When I design kitchens, I work out a general color and style scheme with my client, and then we go shopping for the slab. Secretly, I know that all bets are off. When we find something that we love, that is where the direction can change…. radically. The image above is exactly an example of such an occurrence. I went shopping with clients yesterday, and had a dark surface in mind, maybe even a solid Caesarstone. Look what happened! Love was the air.
Here are some things you need to know about countertop options:
Marble: It is the most porous surface, so you need to be careful about the application. (The lighter the stone, the more porous it is.) I have used marble in kitchens and I always caution my clients about coffee and red wine. You have to either be really careful, or not care so much; either is fine with me. The Italians and Greeks have been using marble for centuries, so I say go for it.
Caesarstone and Silestone: These are manufactured products made from crushed limestone and resin. They can look remarkably like marble and granite. The advantage with the whiter colors is that this material is not porous and will resist stains. They also come in fantastic colors and solids, so if you want that look, this is the product for you. I use it a ton, both for counters and for back splashes.
Granite: Well, everyone knows granite, so here is what the dictionary says: a very hard natural igneous rock formation of visibly crystalline texture formed essentially of quartz and orthoclase or microcline and used especially for building and for monuments.

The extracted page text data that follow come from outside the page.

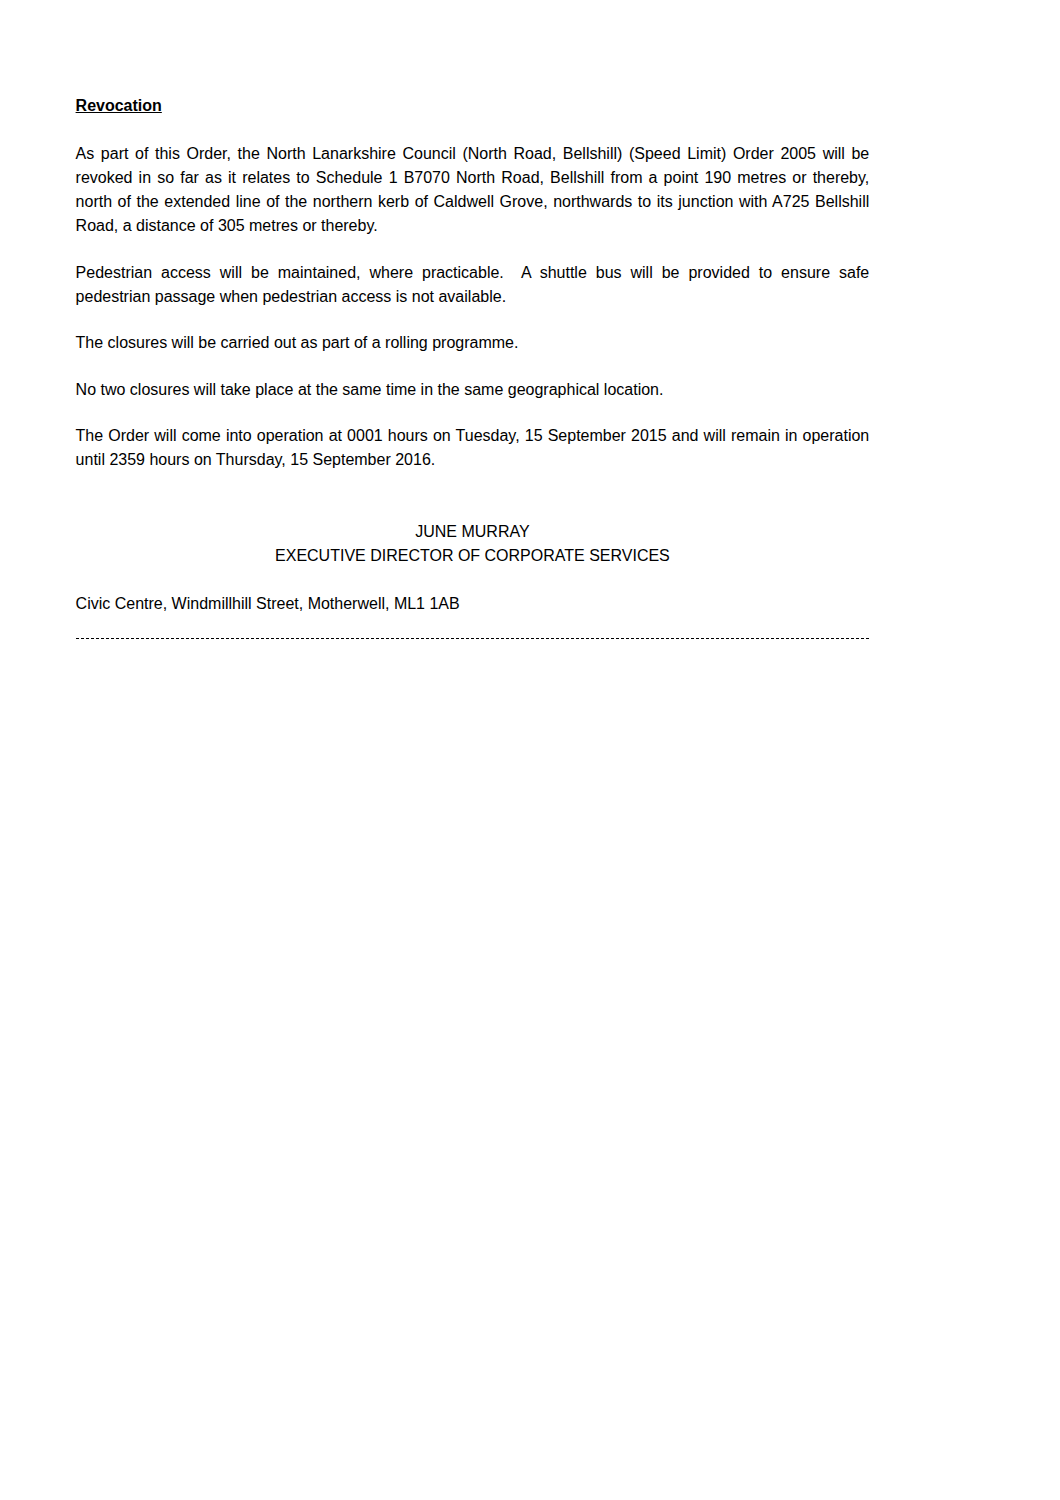Revocation
As part of this Order, the North Lanarkshire Council (North Road, Bellshill) (Speed Limit) Order 2005 will be revoked in so far as it relates to Schedule 1 B7070 North Road, Bellshill from a point 190 metres or thereby, north of the extended line of the northern kerb of Caldwell Grove, northwards to its junction with A725 Bellshill Road, a distance of 305 metres or thereby.
Pedestrian access will be maintained, where practicable. A shuttle bus will be provided to ensure safe pedestrian passage when pedestrian access is not available.
The closures will be carried out as part of a rolling programme.
No two closures will take place at the same time in the same geographical location.
The Order will come into operation at 0001 hours on Tuesday, 15 September 2015 and will remain in operation until 2359 hours on Thursday, 15 September 2016.
JUNE MURRAY
EXECUTIVE DIRECTOR OF CORPORATE SERVICES
Civic Centre, Windmillhill Street, Motherwell, ML1 1AB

And: unyielding firmness or endurance!
Corian: It is made from a mixture of some natural products with plastic or polymers. It creates a durable yet fairly soft material that is used for countertops. It comes in great colors, and is especially useful in certain applications because you can build the sink and counter out of it for a completely integrated look. It can get a burn if you set a very hot pan on it, but this can be sanded out and restored. I have used Corian in bathrooms mostly.
Laminate: Don’t laugh. The laminate of today is not your Mother’s laminate of yesterday. I absolutely love using laminate in all sorts of applications including kitchens and my designed furniture. Yes, it ultimately does not hold up like a stone, of course. But there are thousands of great choices and it is great if you are on a super budget. Be open to rejecting your negative psychological references to the past or your Mother’s kitchen counter….this is a wonderful option. Mom would be proud of you!